I set forth on my journey north along the East River. It was quiet enough, flat and almost free of traffic. After ten minutes my sense of adventure forced a left turn onto 34th street. One good thing about Manhattan is that there are not too many hills. A slight climb westward and I was passing the Empire State Building, nearly meeting a cab the hard way as my gaze was drawn irresistibly upwards. A few more blocks and I hang a right to head north for Central Park.

The park is a cyclists dream. Traffic is quiet (they do have special bicycle-only days, though I did not have the foresight to check), shanks mare and roller blades are the order of the day, save for those with dollars to spare to pay for a pony and trap. Here poodles lead their liveried dog-walkers equipped with silver poop scoopers as they stiffly stroll from the nearby exclusivity of 5th Avenue apartments. These dogs are treated better than their human neighbours a dozen blocks north in The Bronx. I soon tire of this tranquillity and set recklessly forth into the hubbub, eager for adventure.

Down Broadway, a nice slow hill, and into Times Square. When you drive through here you see little and hear nothing, being too preoccupied with avoiding all the traffic. At night the famous lights sparkle but in daytime you could be anywhere. Walking is no joy because the pavements are thronged with tourists asking directions. But on a two-wheeler it is a different story.

Traffic is sparse enough for me to use the middle of the road, an undertaking fraught with danger but spiced with adventure. Extra care is needed belting down the centre of Broadway, the wind in your face, making the best of the breaks in traffic; this is the way to see mid-town. Here, where Broadway crosses Fifth Avenue at the Flatiron building, my favourite in the city. Built in 1903, it is often incorrectly reported as having been the first steel-framed office block, though it was, for a short time, the tallest, as were dozens of others for brief periods before they were outgrown by their neighbours.

I travel all the way downtown until I get to Chinatown.
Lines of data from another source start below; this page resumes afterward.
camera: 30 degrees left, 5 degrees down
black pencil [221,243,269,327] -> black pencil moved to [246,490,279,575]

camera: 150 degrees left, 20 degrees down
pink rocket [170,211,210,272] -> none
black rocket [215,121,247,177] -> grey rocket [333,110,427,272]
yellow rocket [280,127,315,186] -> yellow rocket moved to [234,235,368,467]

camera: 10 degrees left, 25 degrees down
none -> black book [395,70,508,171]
Here it is time to trust the bike to a stout lock and a large lamp-post and have a look around the small shops and stalls.
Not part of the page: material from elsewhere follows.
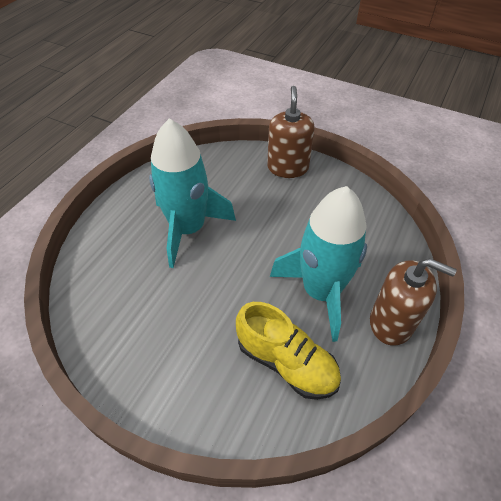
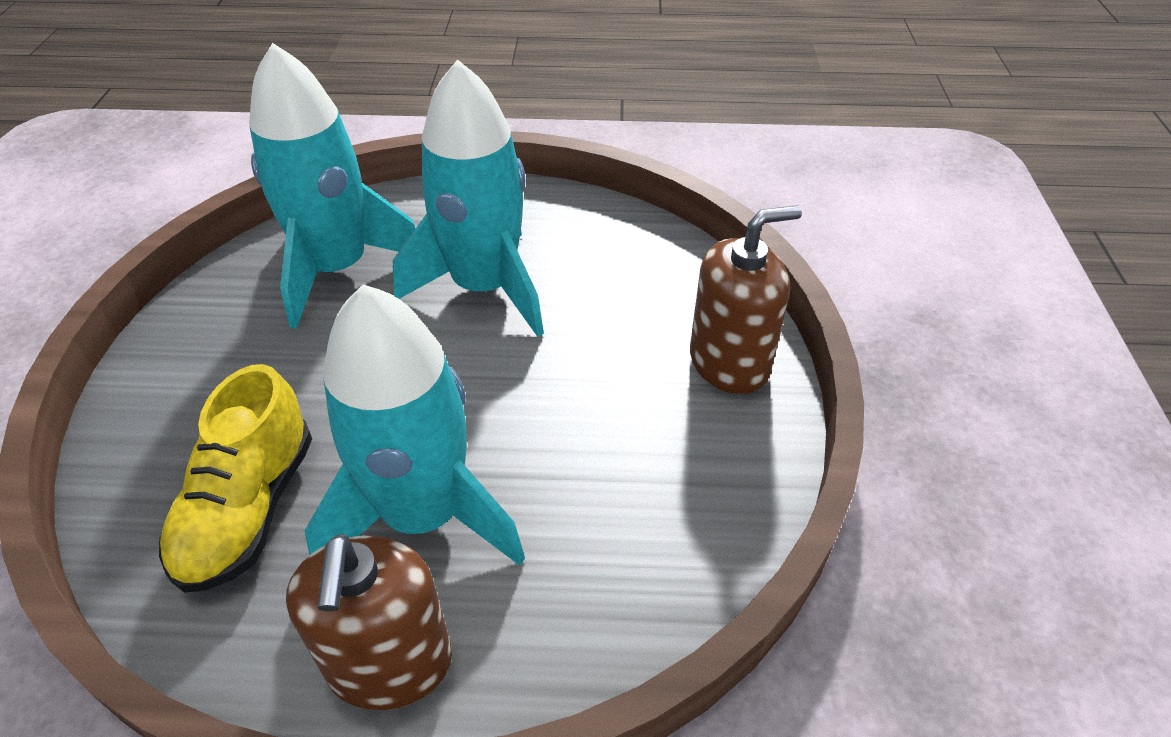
camera: 65 degrees right, 5 degrees down
none -> turquoise rocket [249,43,416,329]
Having bought all the five-dollar Cartier and Rolex watches I could use in a lifetime, I continue on my mission, across Delancey Street and into the Wall Street area, dodging limos and enjoying the exaggerated stature of the buildings created by the narrow streets. Some of the nicest buildings in Manhattan are here, including the old Courthouse and City Hall.

Onwards to Battery Park, the southern tip of Manhattan, looking out to the Statue of Liberty and Ellis Island in the bay, a fine place to have a rest after all that pedalling.

Having given up the bike on the streets of Dublin, mainly though fear, I can recommend that the Big Apple is best seen from the saddle.